Performance Tuning Demos¶
In this part, we iteratively optimize three Croqtile GEMM kernels on H800 PCIe (SM90a, 114 SMs). Each is written as a continuous worklog: start from a correct baseline, measure against hardware limits, change one thing, re-measure, and tell the story of why each optimization works.
Before diving in, skim Setting Up: TimerOption, TFLOPS, and HW Efficiency for how timing and efficiency are computed — every story uses the same harness.
Dense GEMM FP16: From Naive to Tuned¶
Five-stage tutorial: naive → shared memory → Hopper TMA+WGMMA → warp specialization → production-tuned. Reaches 471 TFLOPS (105% of cuBLAS) via a 28-iteration parameter sweep.
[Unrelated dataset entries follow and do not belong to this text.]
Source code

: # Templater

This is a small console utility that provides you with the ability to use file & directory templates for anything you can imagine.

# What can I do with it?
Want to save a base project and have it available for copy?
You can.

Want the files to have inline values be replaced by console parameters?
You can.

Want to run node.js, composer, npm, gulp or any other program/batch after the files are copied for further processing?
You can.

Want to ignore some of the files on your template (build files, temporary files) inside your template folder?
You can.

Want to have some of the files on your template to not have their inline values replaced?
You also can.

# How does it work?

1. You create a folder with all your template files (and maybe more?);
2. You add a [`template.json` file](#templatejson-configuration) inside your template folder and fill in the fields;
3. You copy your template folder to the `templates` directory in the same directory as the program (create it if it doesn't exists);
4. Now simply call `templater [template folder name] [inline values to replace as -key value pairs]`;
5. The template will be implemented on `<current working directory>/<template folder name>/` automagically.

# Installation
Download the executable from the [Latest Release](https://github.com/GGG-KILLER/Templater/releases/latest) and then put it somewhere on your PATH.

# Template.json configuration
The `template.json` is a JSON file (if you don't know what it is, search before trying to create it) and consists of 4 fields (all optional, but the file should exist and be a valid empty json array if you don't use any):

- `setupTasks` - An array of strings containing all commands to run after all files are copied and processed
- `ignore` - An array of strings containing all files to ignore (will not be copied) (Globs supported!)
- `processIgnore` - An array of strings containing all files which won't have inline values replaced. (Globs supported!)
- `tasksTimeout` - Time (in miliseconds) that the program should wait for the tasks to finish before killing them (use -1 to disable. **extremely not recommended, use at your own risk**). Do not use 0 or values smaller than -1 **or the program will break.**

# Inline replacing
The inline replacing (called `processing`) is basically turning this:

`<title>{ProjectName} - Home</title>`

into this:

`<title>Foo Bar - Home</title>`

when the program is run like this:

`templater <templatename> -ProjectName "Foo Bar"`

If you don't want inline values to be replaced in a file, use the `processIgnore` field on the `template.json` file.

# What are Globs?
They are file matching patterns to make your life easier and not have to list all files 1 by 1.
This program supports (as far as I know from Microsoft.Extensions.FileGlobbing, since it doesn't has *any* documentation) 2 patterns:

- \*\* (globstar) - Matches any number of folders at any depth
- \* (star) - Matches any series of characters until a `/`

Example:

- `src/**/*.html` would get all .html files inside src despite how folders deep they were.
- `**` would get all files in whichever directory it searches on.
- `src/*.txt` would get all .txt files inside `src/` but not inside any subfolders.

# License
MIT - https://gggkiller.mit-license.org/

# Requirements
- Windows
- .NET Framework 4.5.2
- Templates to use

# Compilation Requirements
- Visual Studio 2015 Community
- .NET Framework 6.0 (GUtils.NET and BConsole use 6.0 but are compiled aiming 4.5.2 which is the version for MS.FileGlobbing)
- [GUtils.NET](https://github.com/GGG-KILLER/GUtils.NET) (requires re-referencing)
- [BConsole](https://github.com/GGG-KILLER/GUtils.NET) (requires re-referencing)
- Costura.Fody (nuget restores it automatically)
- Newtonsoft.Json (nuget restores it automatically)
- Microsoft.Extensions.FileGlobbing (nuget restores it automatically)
Each stage introduces new Croqtile primitives with side-by-side generated CUDA. Download kernel source files.
Sparse GEMM: FP16 and E4M3¶
Structured 2:4 sparse GEMM at 4096 × 8192 × 8192. FP16: 368 → 655 TFLOPS (+78%). E4M3: 671 → 1127 TFLOPS (+68%). Metadata delivery, the .co vs .cu boundary, and the 3-stage discontinuity.
Block-Scaled GEMM FP8¶
FP8 E4M3 with per-block scaling: 397 → 621 TFLOPS (+56%). TMA overlap with scale accumulation, N256 tiles, L2 promotion, and scale prefetch.
Fused MoE FP8¶
Fused Mixture-of-Experts end-to-end kernel for Qwen3.5-35B-A3B inference: 7.11 → 13.14 TFLOPS (+85%). Kernel fusion (7→4 kernels), parallel.async, CUDA Graphs, L2 persistence, QSG load pipelining, and the __cpp__ escape hatch.